Snarking the Oscars — and Loving It

Notes on the Heroic in Cinema

  • 3/9/09 at 8:53 PM

No, not the superheroic, we’ve had enough of that in movies for one mortal lifetime. In drinking in Jan Troell’s Everlasting Moments (superlative-packed review to come), I thought back to one of my favorite films, Troell’s The Flight of the Eagle, which had a brief release in this country (cut) in 1983 and hasn’t yet made it to DVD (at least Region 1 DVD). Max von Sydow plays the late nineteenth-century Swedish engineer and balloonist S.A. Andrée, who’s determined to be the first man to reach the North Pole. We know he won’t make it because the movie opens (this isn’t really a spoiler) with actual photos of the actual bodies of Andrée and his crew, found three decades later, frozen where they died.
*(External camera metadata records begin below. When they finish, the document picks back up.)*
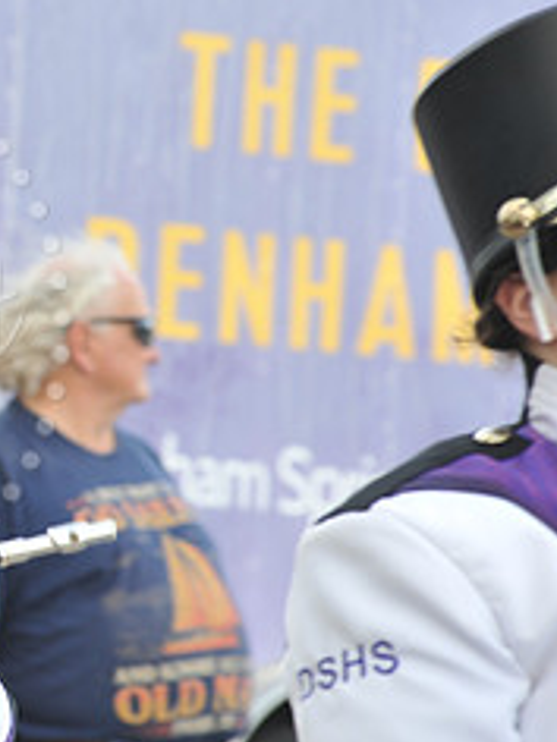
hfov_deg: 3.1
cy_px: 324
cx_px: -230
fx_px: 10126
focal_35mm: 472
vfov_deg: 4.2
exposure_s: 1/80
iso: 250
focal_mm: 200
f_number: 9
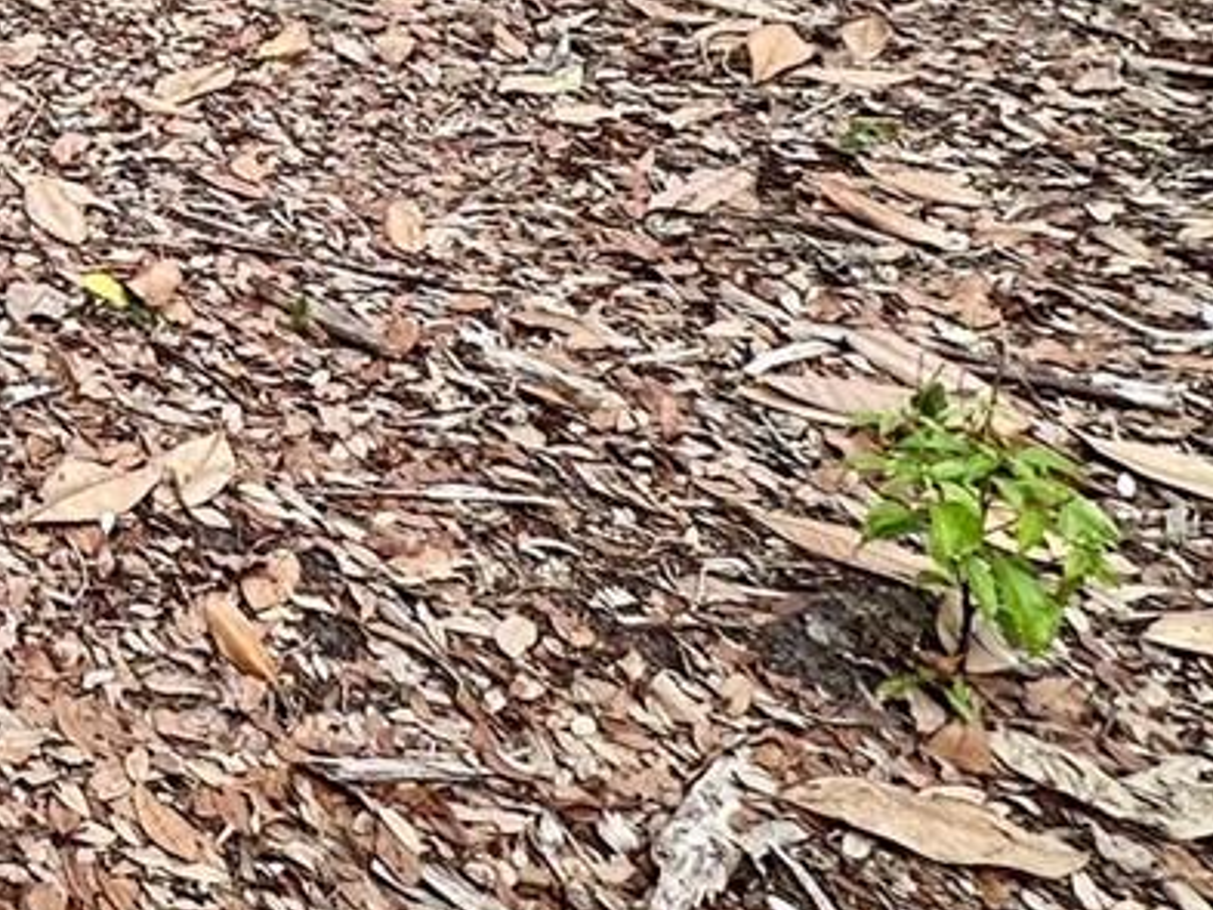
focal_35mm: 57
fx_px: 1998
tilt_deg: -9.4
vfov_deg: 21.9
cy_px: -404
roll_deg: -2.9
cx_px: -907
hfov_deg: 22.3
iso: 40
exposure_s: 1/206
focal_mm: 2.22
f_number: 2.2
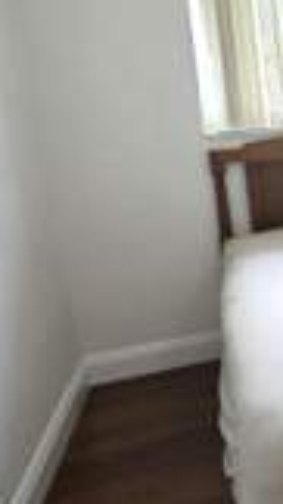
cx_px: 569
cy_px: 179
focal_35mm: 42
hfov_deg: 18.4
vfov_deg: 47.8
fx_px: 561
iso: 80
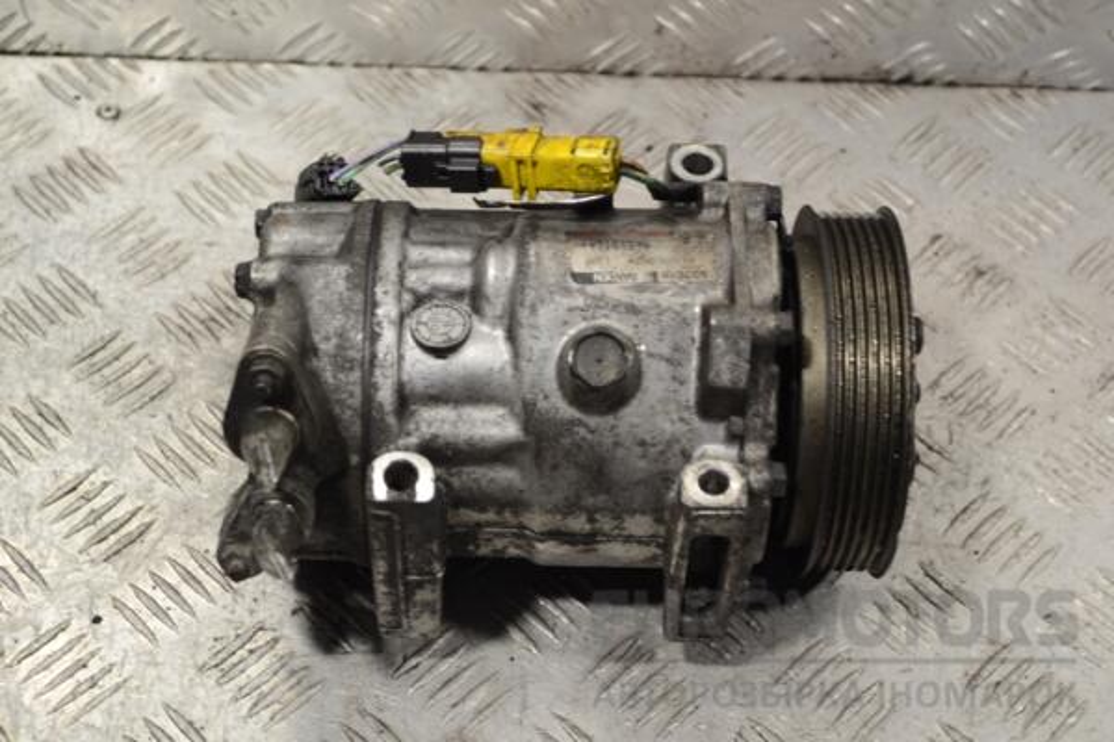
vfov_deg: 21.6
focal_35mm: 63
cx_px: 557
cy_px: 371
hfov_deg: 31.9
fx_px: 1949
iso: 180
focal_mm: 42
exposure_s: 1/30
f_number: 5.3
Yet for the next three hours, from the bad balloon landing to the wrenching failure of one seemed-like-a-good-idea-at-the-time scenario after another to the final moments in which Andrée rages against the stark white landscape, there wasn’t a second — not one second — that I didn’t look at Von Sydow’s avid face and think, “Maybe he’ll pull this thing out.” What is it about Troell’s framing — and conception of human nature — that gives his films this luminous openness of spirit, even when his characters are (as Beckett put it) “born astride a grave?” And can he pass it on?